Thomas Andrew Zlaket (born May 30, 1941) is an American lawyer and jurist who served as a justice of the Arizona Supreme Court from 1992 to 2002 and as the chief justice of the court from 1997 to 2002.

== Education ==
Zlaket received his bachelor's degree from University of Notre Dame in 1962, his LL.B. from University of Arizona in 1965 and an LL.M. in Judicial Process from University of Virginia in 2002.

== Career ==
He was president of the Arizona State Bar in 1988 and 1989. For 27 years, Zlaket practiced law in Tucson for several firms, including with his brother, Eugene, for Zlaket & Zlaket. He was also a judge pro-tem at Pima County Superior Court.
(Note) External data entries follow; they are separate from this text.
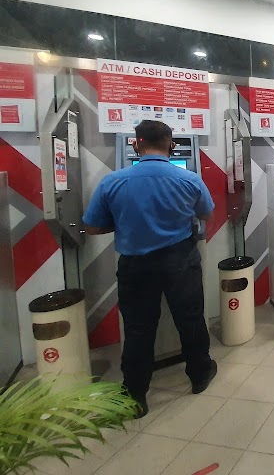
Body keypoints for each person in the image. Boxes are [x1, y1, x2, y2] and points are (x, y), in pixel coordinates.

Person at [83, 120, 217, 417]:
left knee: (139, 329)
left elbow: (92, 227)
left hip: (135, 265)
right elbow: (206, 213)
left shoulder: (112, 181)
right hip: (180, 260)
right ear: (172, 145)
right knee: (190, 318)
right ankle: (199, 374)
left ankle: (135, 395)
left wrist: (124, 224)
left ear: (135, 144)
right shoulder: (189, 179)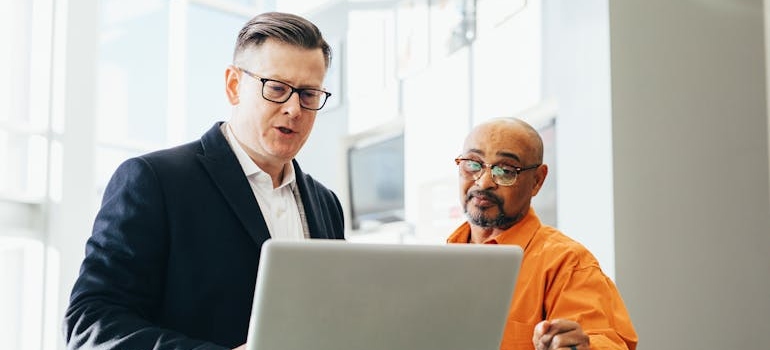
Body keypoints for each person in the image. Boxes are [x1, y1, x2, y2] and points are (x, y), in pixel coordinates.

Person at [63, 12, 344, 350]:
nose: (294, 109)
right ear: (234, 85)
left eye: (309, 95)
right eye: (277, 88)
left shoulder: (326, 203)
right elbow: (90, 324)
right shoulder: (153, 182)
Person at [447, 117, 638, 350]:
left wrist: (581, 347)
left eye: (505, 171)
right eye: (473, 164)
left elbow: (605, 341)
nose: (484, 182)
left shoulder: (567, 263)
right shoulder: (442, 259)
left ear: (537, 181)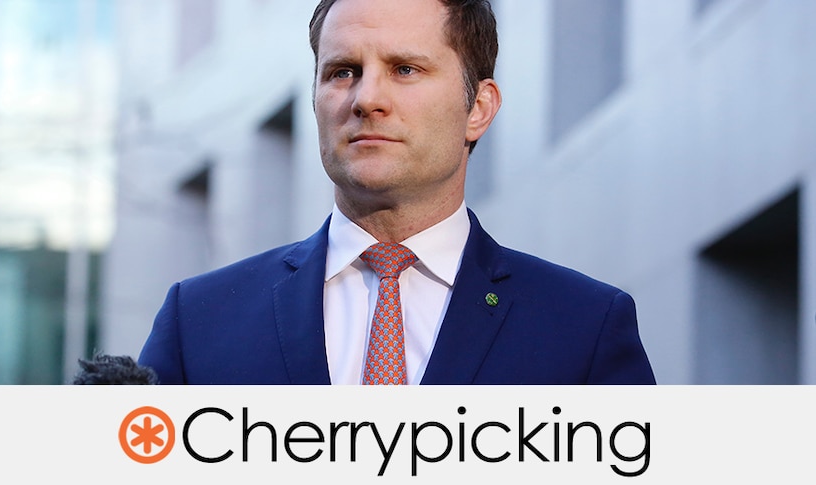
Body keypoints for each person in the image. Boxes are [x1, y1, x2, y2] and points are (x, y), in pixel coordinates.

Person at [138, 0, 655, 385]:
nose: (367, 99)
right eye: (343, 72)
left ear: (478, 107)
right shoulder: (199, 321)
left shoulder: (583, 328)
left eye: (405, 69)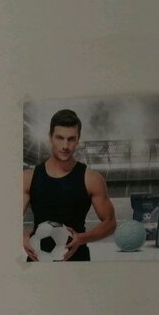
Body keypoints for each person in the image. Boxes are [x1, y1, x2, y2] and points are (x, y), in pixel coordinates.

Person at [22, 109, 115, 261]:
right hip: (38, 262)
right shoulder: (28, 177)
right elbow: (6, 218)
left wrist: (82, 238)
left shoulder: (91, 179)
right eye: (60, 138)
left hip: (78, 263)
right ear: (50, 137)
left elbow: (110, 223)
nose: (65, 145)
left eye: (71, 139)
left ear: (78, 140)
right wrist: (21, 236)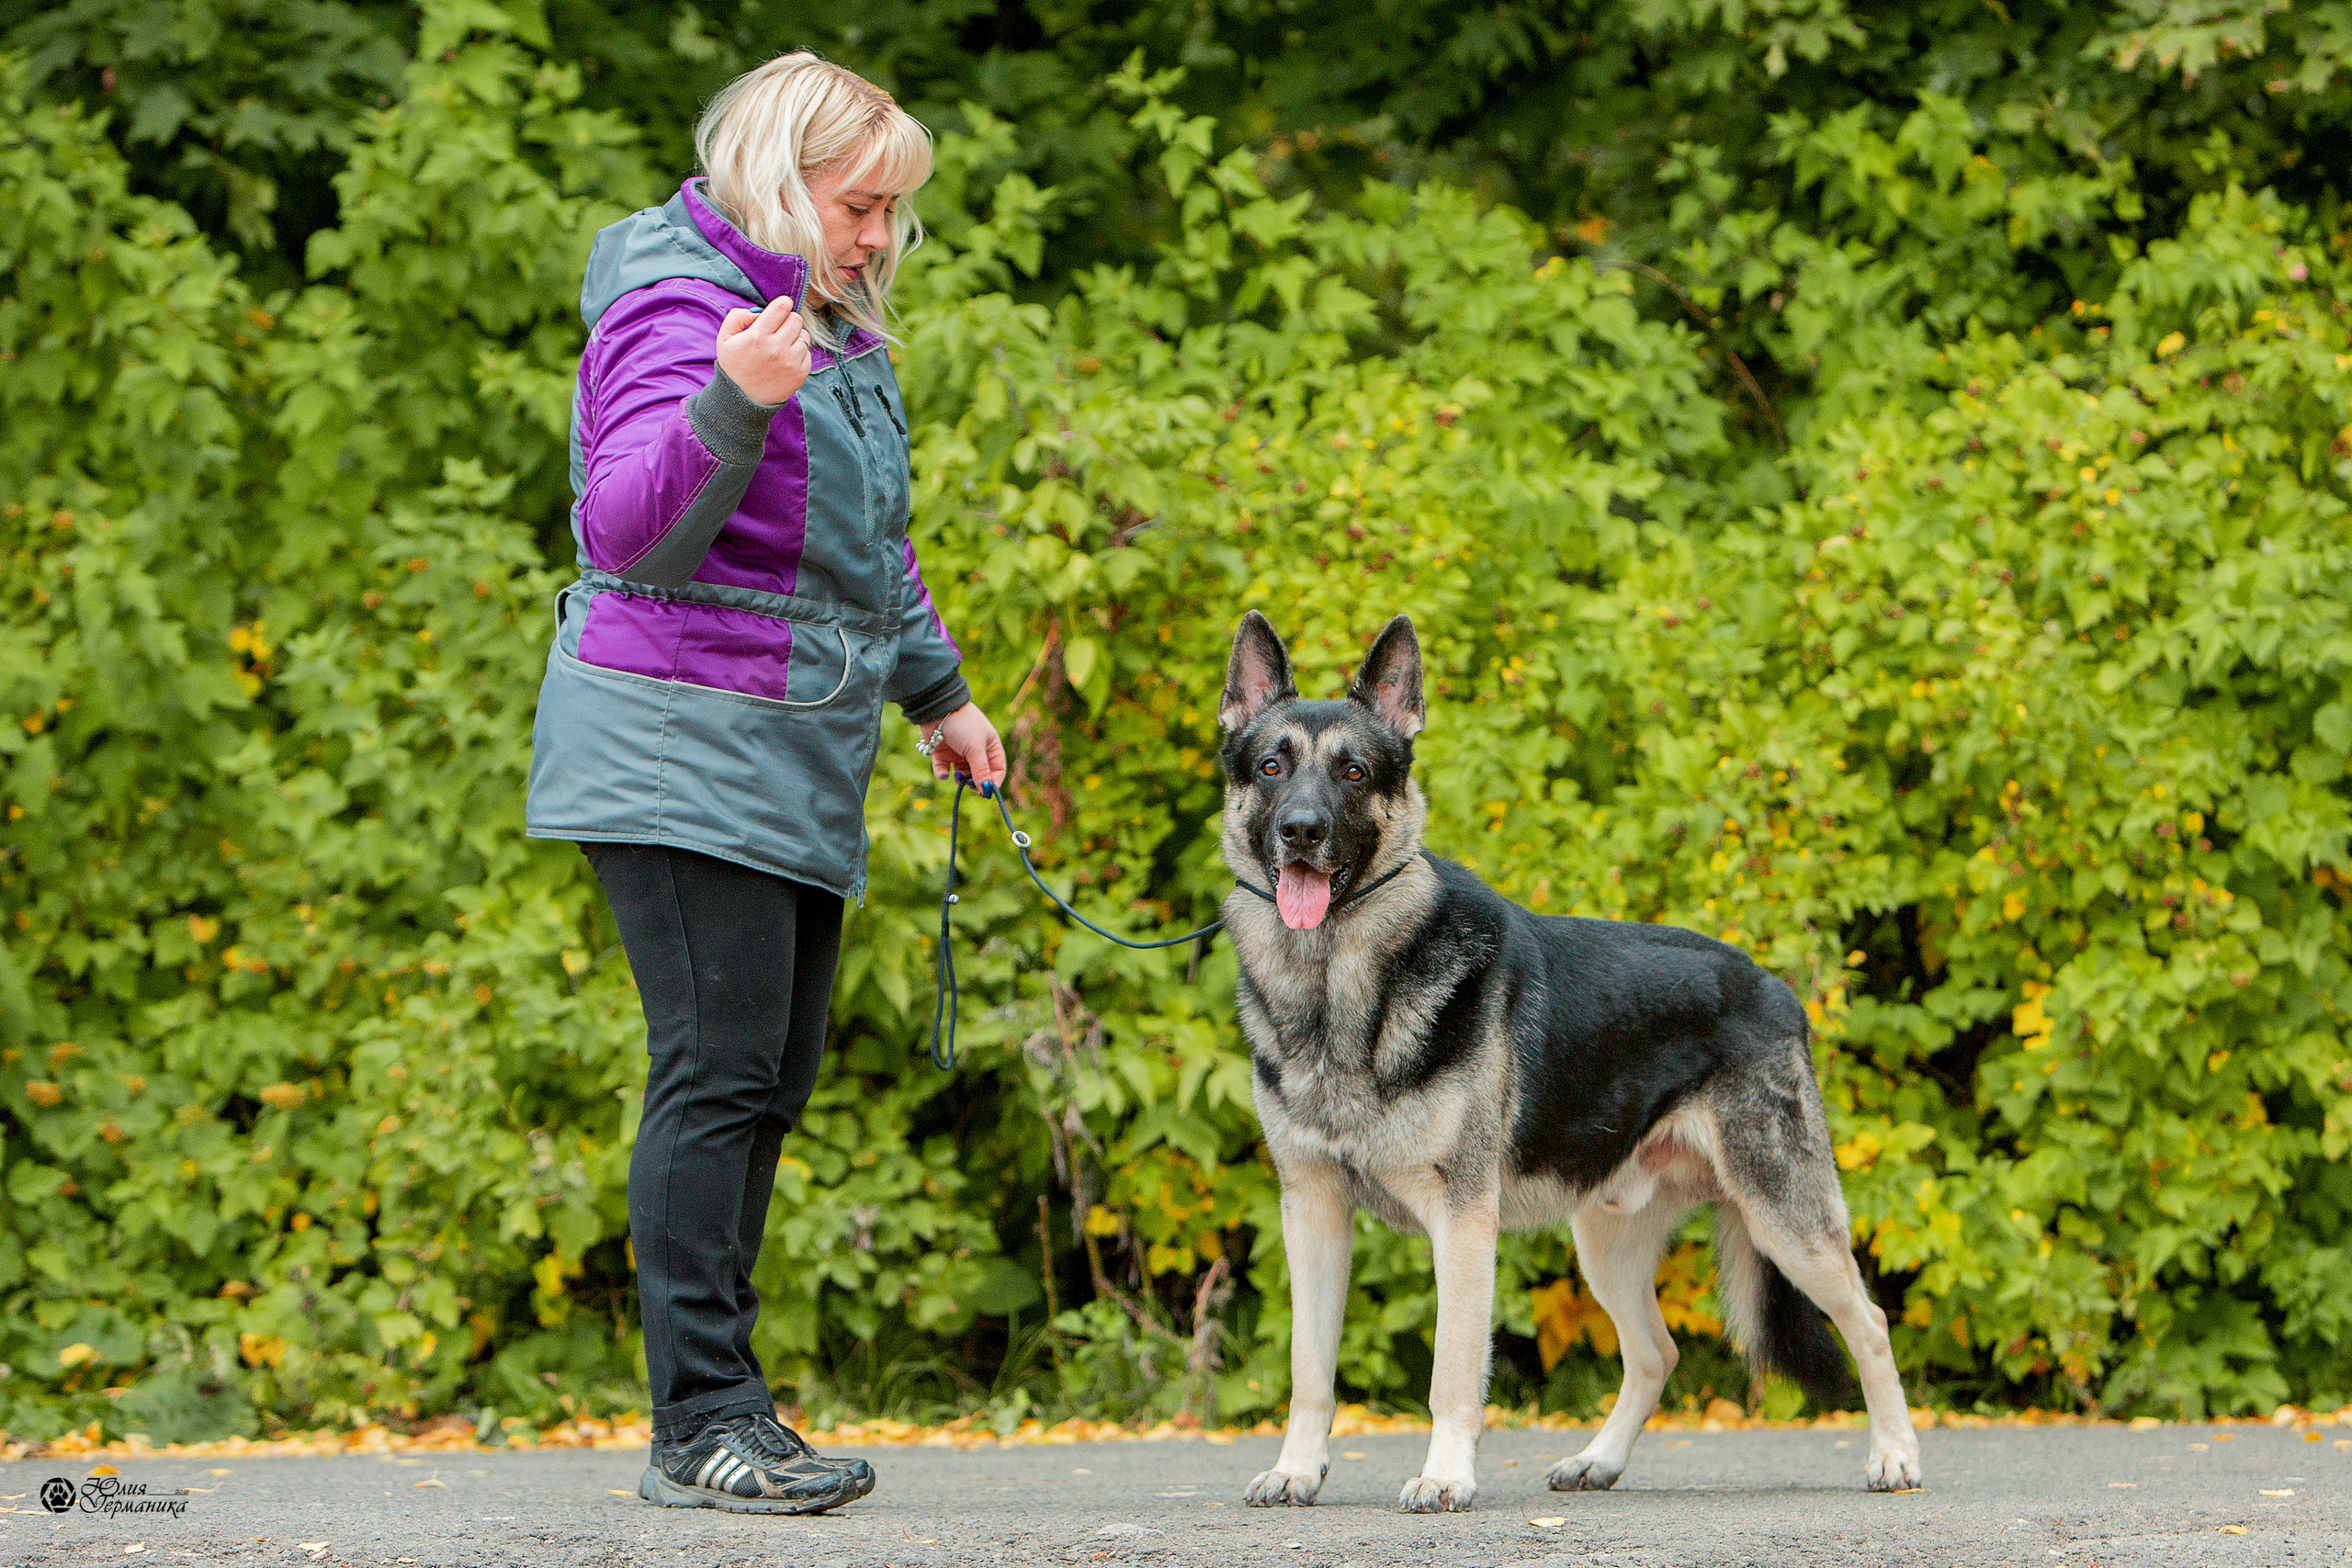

Zlaket was widely praised for his struggle to make the court system accessible. He is regarded as the principal author or advocate of Rule 26.1 of the Arizona Rules of Civil Procedure (relating to prompt disclosure of information in civil actions). Rule 26.1 of the Arizona Rules of Civil Procedure and similar rules requiring disclosure have been criticized as making civil litigation more burdensome and complex in that they frontload the expense of litigation and make it less likely that the parties will agree to an early settlement of the case.

After leaving the bench, Zlaket returned to private practice and later served as an Adjunct Assistant Professor at the University of Arizona. As of 2018 he is no longer a professor at the university.